Tenha uma boa memória. Daquelas cinematográficas. Aliás, não. Mais. Porque cinema não tem cheiro. Guarde tudo, imagens, gestos, decore as vozes das pessoas, lembre detalhes daquele natal trágico de 1998, a sensação de andar descalça na areia pela primeira vez, o som dos sinos daquela cidadezinha onde nunca mais você vai passar. Lembre quem mais te fez sorrir na vida. Enquanto estiver na sua maior crise de choro, pense nela, a observe para poder guardar cada segundo. Lembre de tudo. Da lista do supermercado, de onde seu velho pai deixou os óculos, de quanto foi a conta da noitada com as amigas, do prazo para enviar aquele trabalho. Lembre do nome do teu mais novo primo, daquele tio que já casou pela quarta vez, lembre, também, do nome de cada uma das esposas dele. Memorize nomes de ruas, saiba os caminhos mais frequentes do teu dia a dia nessa e naquela, e naquela outra cidade. Saiba todas as datas: quando fulano morreu, o aniversário de todos os amigos e parentes, o ano em que vocês foram viajar, quando ficou desempregado por muito tempo, o ano em que mais choveu na cidade. Ah, saiba também as datas dos feriados. No começo do ano já dê uma olhada no calendário e depois passe o ano sendo consultado “que dia da semana vai cair o dia das crianças?”. Orgulhe-se disso. Esnobe aos quatro ventos a sua excepcional memória. Quando todos falharem ao lembrar qual foi o prato principal do aniversário do irmão caçula ano passado, sorria triunfante e “foi moqueca de peixe, lá na praia”. Faça disso a sua mais marcante característica. Decore fórmulas de química para gabaritar provas, lembre frases de teus autores favoritos sem nunca tê-las anotado. Confronte aqueles que dizem (homens, na maioria) que não lembram muito das coisas com as atitudes e palavras deles. Lembre horários e compromissos sem nem se dar conta. Nunca esqueça nada quando arrumar uma mala para viajar. Nunca esqueça a carteira, nem as chaves, nem o celular, nem o guarda-chuva. Irrite-se toda vez que alguém se enrolar ou te prejudicar porque a memória dele falhou. Lembre qual era a cor da casa da amiga da tua mãe que agora pintou-a de rosa. Lembre nomes, rostos, paisagens.

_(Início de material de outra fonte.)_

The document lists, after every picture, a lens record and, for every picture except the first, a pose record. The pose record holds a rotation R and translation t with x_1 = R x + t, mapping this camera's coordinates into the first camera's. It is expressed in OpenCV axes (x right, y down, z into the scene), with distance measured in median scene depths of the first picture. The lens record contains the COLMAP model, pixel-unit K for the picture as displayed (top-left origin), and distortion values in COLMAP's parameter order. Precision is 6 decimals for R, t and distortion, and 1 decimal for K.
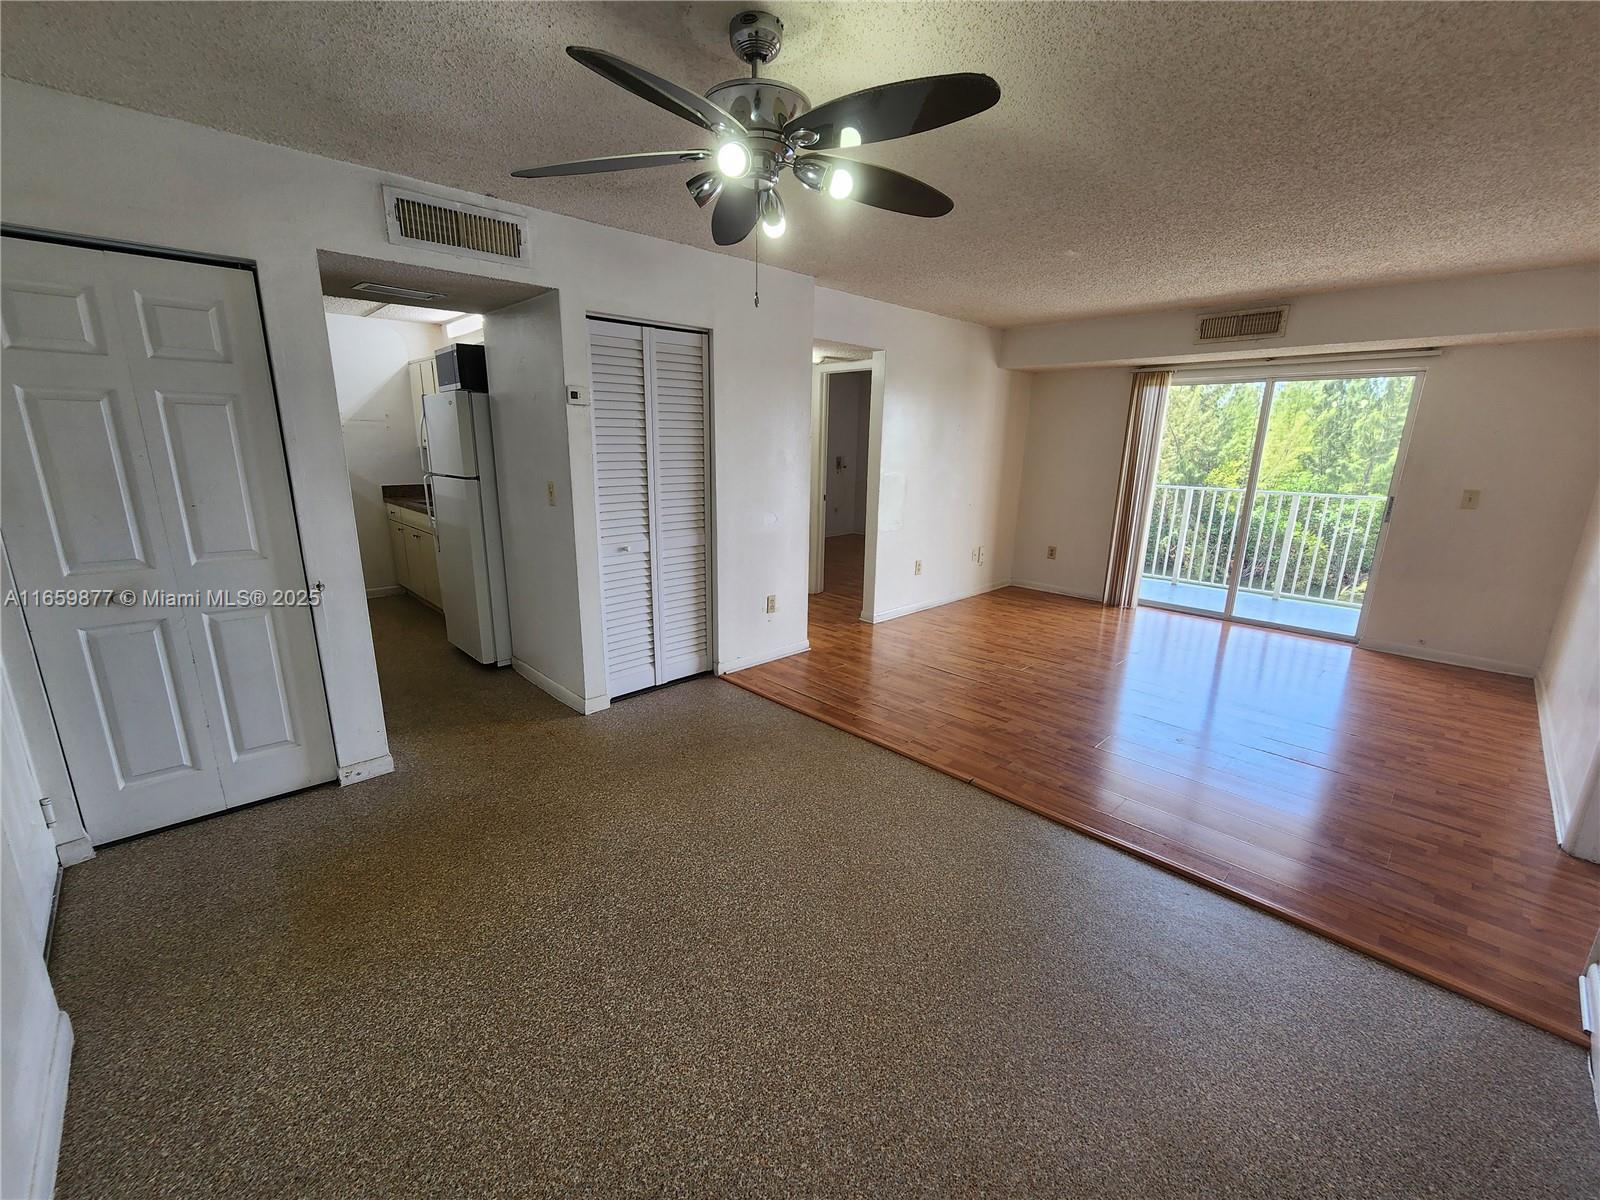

Passe uma grande parte da tua vida sendo assim. Preze sua memória articulada, superior.
Até que, um dia… tua irmã vai dizer que você está errada, que ela estava na Argentina e não no Chile quando você quebrou o pé. E você vai cismar com aquilo. “Eu não posso estar errada” a memória tem lá no catálogo a imagem certa, as informações, era Chile. E depois dessa, uma outra e outra. Sem perceber você nem vai mais alardear suas capacidades memoriais, as pessoas deixarão de te consultar sobre qualquer dúvida do passado depois de alguns “não sei” e de ruas trocadas.
Você vai insistir, vasculhar seus recônditos, e tentar lembrar. Quando foi minha primeira comunhão? Quantos anos durou aquele namoro? Por que aquele amigo deixou de falar comigo? Em quais bairros eu já morei? Ficará sem respostas. E aí você vai começar a esquecer. E vai começar a ser feliz.
Chegará a dar vivas aos bloqueios da tua mente. Você já não lembra mais de tudo. De certas noitadas já não lembra de quase nada – mas lembra do vinho. Vai se preocupar menos, se importar menos com os outros e com o que eles te fazem. Vai lembrar do vinho, do sorriso e do dia e mês do teu aniversário – o ano pra quê? Quando falarem de um episódio triste da família, você vai sorrir “nem lembro”. É verdade, você vai achar que está doente, passará pelo desespero de pensar que há algo de grave acontecendo. Começará a praticar exercícios para a memória. Voltará a ter aquela memória curta e necessária do dia a dia. E não quererá mais.
Vai abraçar seus bloqueios. Não vai lembrar o diretor daquele filme. Passará dias sem saber onde colocou aquele colar especial. E vai descobrir o prazer de reencontrá-lo no lugar mais óbvio. Redescobrirá novas alegrias, prazeres imensos e sorrirá mais.
Chegará o dia que você nem vai mais lembrar que um dia teve uma memória excepcional e poderá ver e rever os seus filmes favoritos, as fotos das viagens, poderá ler e reler os livros mais apaixonantes e se surpreenderá frequentemente com as pessoas.